The narrative orbits around Pleistocene Park, a project that I've read much about in many different books and articles in the last few years. But this book takes a far deeper dive than any other, and casts a far more critical (both 'negative critical' and 'positive critical') eye. It also takes time to pan the focus out to explore the people and environs around the Park. I most enjoyed the sections where we experience the Park and the wider landscape through Wrigley's own senses, and would have loved to read more of this. One of the shortcomings of the book is the curious absence of other animals. For all that she speaks of attending to nonhuman actors and their agency, it seems that the author never once during her time at the Park got up close to any of the animals, and there is little sense of their vibrancy as other sentient beings. Perhaps they were too afraid to allow humans up close, or she wasn't allowed to come close - in which case, that could have been mentioned.

I feel fortunate to have studied more-than-human geography as part of my Masters, as it helped me to get more out of the book than I expect I otherwise would have done. Wrigley's way of thinking and writing is deeply immersed in her social science training, and while that enables her to convey the world in ways that can make it feel fresh and illuminating, it can also make her language and thus her messages highly opaque at times. A particular (anti)favourite line is: "scholars have problematized the way territory is produced as obscuring the volatile terrain of a planet composed of heterogeneous and shifting materialities". I also found some of her arguments repetitive (the book doesn't feel overlong, but more judicious editing for conciseness would not have gone amiss).
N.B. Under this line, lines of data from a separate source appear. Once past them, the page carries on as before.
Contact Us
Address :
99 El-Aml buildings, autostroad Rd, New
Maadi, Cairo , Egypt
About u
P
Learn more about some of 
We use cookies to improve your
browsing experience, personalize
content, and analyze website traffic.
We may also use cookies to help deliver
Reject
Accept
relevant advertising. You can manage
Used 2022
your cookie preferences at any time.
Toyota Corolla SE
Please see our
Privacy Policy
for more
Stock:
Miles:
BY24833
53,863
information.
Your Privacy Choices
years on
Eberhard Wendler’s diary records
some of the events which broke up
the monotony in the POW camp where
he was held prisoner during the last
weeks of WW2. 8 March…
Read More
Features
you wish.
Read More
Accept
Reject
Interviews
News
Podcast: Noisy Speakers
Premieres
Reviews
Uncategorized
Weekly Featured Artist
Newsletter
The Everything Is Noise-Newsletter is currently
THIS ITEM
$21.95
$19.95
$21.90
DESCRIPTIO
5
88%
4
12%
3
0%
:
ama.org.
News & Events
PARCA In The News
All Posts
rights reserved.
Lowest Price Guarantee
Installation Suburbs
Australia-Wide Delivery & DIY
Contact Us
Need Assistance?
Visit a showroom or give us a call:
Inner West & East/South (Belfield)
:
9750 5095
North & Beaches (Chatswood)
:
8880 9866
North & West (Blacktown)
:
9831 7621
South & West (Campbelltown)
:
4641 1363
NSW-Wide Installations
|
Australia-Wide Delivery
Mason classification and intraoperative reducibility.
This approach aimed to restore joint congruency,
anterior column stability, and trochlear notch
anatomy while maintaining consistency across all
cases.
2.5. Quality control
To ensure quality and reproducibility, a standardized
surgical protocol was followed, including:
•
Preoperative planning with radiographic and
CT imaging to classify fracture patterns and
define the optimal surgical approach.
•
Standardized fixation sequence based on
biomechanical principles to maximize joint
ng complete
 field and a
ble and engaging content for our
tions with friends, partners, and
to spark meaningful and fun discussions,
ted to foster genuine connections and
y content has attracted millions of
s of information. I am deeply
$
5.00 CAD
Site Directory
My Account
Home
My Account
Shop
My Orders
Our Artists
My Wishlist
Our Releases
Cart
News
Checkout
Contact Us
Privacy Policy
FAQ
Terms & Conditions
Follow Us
There is a lot of important stuff in 'Earth, Ice, Bone, Blood', however, Wrigley's academic style of writing automatically shuts out a lot of potential readers - it is the kind of book that will provide an excellent source of quotes for other authors to fold into more mainstream pop science, nature writing, and travel writing books. Which strikes me as a shame. Then again, the book may well be intended for a pure academic audience, which I would indeed recommend it to.